Port Position In Minimal Access Surgery

The relative position of the instrument ports is very important in the performance of surgical procedures endoscopically. The angle the instruments make with the operative site and to each other should mimic, as far as possible, the natural relationship of the hands and eyes during conventional surgery.

A satisfactory relationship includes:

  • An angle of 60 degree between the two instruments tips
  • Tangential approach to the site
  • Appropriate working distance

These factors combined with the specific anatomy will determine individual port sites. For standard operations like Cholecystectomy, standard port sites related to surface marking may suffice but as more advanced or varied situations are tackled we recommend that you master the skill of individual port placement using the internal view. In general, the optic and the two main operating ports usually lie at the points of a flattened triangle, the optic being centrally and more distally placed. Try to keep ports at least 5cms apart. (Refer to diagram on next page)

Task analysis and good ergonomic principles are backbone of a laparoscopic surgeon

Port position for Cholecystectomy



Port position for Appendectomy


Port position for bilateral hernia



Swording occurs when the telescope or the shaft of the assistant’s instrument obstruct the operator’s instruments. If this occurs you may need to consider:

  • Repositioning retracting instruments
  • Rotation of an angled telescope allowing alteration of the position of the end of the telescope
  • Withdrawal of the telescope
  • Transposition of the operator’s instruments
  • Additional port placement
  • changing the instruments to a different port

Sudden collapse

The anesthetist will be checking for conditions such as:

Drug reactions Pneumothorax, Gas embolism myocardial arrhythmia’s

Cardiac arrhythmia’s

  1. Stop insufflation
  2. Correct hypoxia and resuscitate
  3. Postpone surgery

If no other cause of arrhythmias is present assume bleeding to be the cause.

Severe hypotension

Proceed to immediate laparotomy with all instruments left in situ.

Mild to moderate hypotension

The surgeon should consider:

  • Discontinuing gas insufflation immediately and reducing intra abdominal pressure to 8.0 mm Hg.
  • Proceed immediately to 360° scan of the abdominal cavity for retroperitoneal bleeding.

If bleeding or expanding haematoma is seen, proceed immediately to long midline laparotomy and compression of the bleeding vessel. Aspirate blood, expose and control with vascular clamps. When necessary obtain assistance of a vascular surgeon.

Diagnostic laparoscopy

The usual site of insertion of the trocar/cannula for diagnostic laparoscopy is below or to the side of the umbilicus. This position may require to be altered in the presence of abdominal scars. The use of a 30 degree forward oblique telescope is preferable for viewing the surface architecture of organs. By rotation of the telescope, different angles of inspection can be achieved.

The first important step after access to the abdomen has been gained is to check for damage caused by trocar insertion. A second 5 mm port may then be inserted under vision in an appropriate quadrant to take a palpating rod.

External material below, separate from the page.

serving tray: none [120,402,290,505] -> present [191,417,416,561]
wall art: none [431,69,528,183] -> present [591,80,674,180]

A systematic examination of the abdomen must then be performed just as in laparotomy. We begin at the left lobe of the liver but any scheme can be used as long as it is consistent. Next check around the falciform ligament to the right lobe of liver, gallbladder and hiatus. After checking the stomach, move on to the caecum and appendix and check the terminal ileum. Follow the colon round to the sigmoid colon, and then check the pelvis. You should be conversant with sampling and biopsy techniques, and the use of position and manipulation to aid vision. This is the first procedure to be mastered when learning laparoscopic surgery.

When performing a diagnostic laparoscopy to confirm appendicitis and as a prelude to laparoscopic appendicectomy, a five mm port is placed in the left iliac fossa to faciliate manipulation. The patient is placed head down and rotated to the left to displace the small bowel from the pelvis and allow the uterus and ovaries to be checked. This however should be limited to avoid contamination of subphrenic spaces if this is not already present.